··· Exercise data ···

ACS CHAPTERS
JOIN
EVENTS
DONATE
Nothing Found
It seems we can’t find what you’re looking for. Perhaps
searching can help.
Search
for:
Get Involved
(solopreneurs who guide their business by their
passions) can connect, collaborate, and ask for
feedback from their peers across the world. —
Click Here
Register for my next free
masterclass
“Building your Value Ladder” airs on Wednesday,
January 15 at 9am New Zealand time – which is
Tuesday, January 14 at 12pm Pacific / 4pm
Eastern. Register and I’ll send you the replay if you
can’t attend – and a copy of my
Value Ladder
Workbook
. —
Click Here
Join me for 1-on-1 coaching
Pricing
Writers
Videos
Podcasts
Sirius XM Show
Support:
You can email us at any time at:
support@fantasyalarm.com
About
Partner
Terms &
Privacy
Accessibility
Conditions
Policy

···
··· Exercise data ···

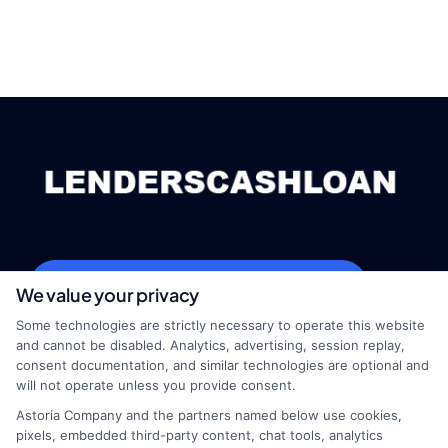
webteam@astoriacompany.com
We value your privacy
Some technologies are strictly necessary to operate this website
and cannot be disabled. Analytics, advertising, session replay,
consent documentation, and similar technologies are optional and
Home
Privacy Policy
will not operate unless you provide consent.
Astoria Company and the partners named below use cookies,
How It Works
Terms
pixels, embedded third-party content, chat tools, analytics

···
··· Exercise data ···

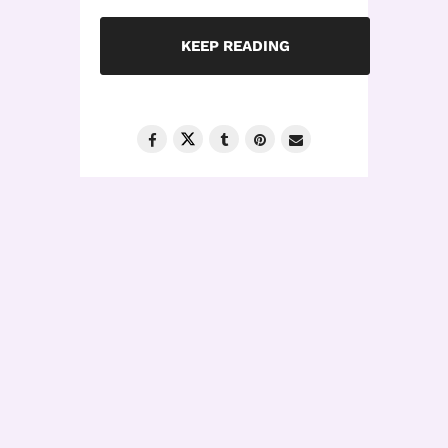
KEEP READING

···

The line above containing "(solopreneurs who guide", the line containing "Eastern. Register and", and every line between them are to be transcribed exactly; no other line is wanted.

(solopreneurs who guide their business by their
passions) can connect, collaborate, and ask for
feedback from their peers across the world. —
Click Here
Register for my next free
masterclass
“Building your Value Ladder” airs on Wednesday,
January 15 at 9am New Zealand time – which is
Tuesday, January 14 at 12pm Pacific / 4pm
Eastern. Register and I’ll send you the replay if you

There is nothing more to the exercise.